Capecitabine is an orally inactive pro-drug for 5-fluorouracil (5-Fu). There are some peculiarities in resulting distributions of 5-Fu in the organism that result from variations in the distribution of thymidine phosphorylase. This enzyme metabolizes capecitabine, converting it into 5-Fu and other metabolites, and is overexpressed in tumor cells. Capecitabine and its metabolites are predominantly eliminated by the kidney,[ and about 95% of the administered dose appears in the urine.

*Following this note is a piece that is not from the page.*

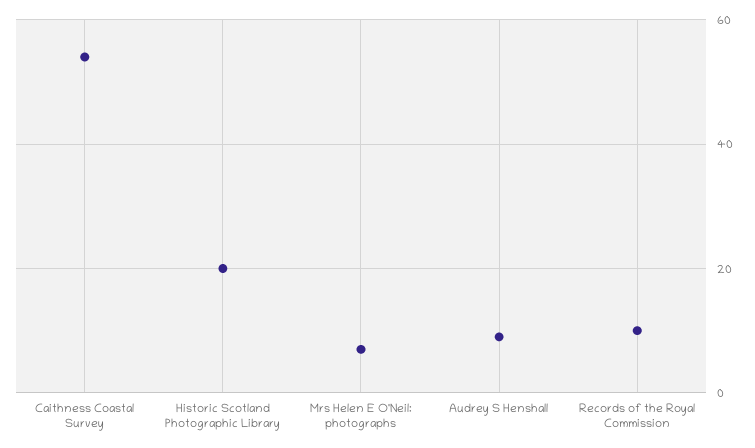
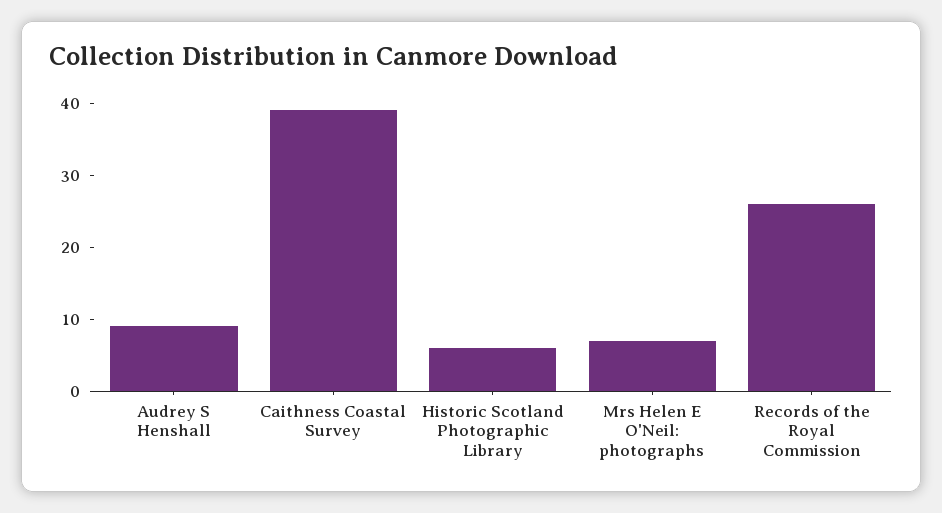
Caithness Coastal Survey: 55 -> 40
Historic Scotland Photographic Library: 20 -> 5
Records of the Royal Commission: 10 -> 25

Currently, capecitabine is widely used in the adjuvant and palliative treatment of different tumors. It is administered orally twice daily, and the present patient was treated with 2-gram doses. In her case, the second renography showed that the GFR had declined (especially in the left kidney), indicated that capecitabine effects on renal function and reduction of the secretory function of the renal tubules. The third Tc-99m DTPA renography revealed that after completion of therapy renal function recovered significantly toward the original level, including the GFR and the excretion curve. This documents that the effects of capecitabine on renal function are transient and reversible.

The results also suggest that renography was a more sensitive indicator of the nephrotoxicity of capecitabine than were the standard laboratory blood tests (Cr and BUN) for renal function. The serum levels of these metabolites reflect their total body burden, whereas the GFR estimated by renography directly represents the function of each of the kidneys. It seems clear from the renography results that both the left and right kidneys were damaged to some extent after chemotherapy, but that the Cr and BUN remained in the normal range as a result of renal compensatory mechanisms. Thus, serial use of the routine blood tests for kidney function provided no evidence that renal toxicity had in fact developed and then resolved in our patient. This finding justified the use of bilateral renography in this setting.

Capecitabine is regarded as safe for use in patients with normal renal function, but for those with evidence of renal failure, the dose is often reduced. If renal function is sufficiently compromised, capecitabine may be contraindicated.[ The present case also entailed concerns as to capecitabine-induced renal damage, and a strategy of dosage adjustment was considered to avoid renal insufficiency. The renal function of this patient was protected by promptly substituting different chemotherapy agents, because abnormal renal function was documented when she underwent renography. Our results indicate that for some patients renography is a more reliable technique for evaluation of kidney damage than standard blood tests such as Cr and BUN. It may provide an early warning to protect the renal function of tumor patients when they receive chemotherapy.

Conclusions

Our experience with capecitabine shows that dosing adjustments can be warranted for chemotherapy in cancer patients, requiring monitoring of renal function. Further studies are needed in order to fully understand whether Tc-99m DTPA renography can be widely applied to monitor the nephrotoxicity of cancer chemotherapy agents.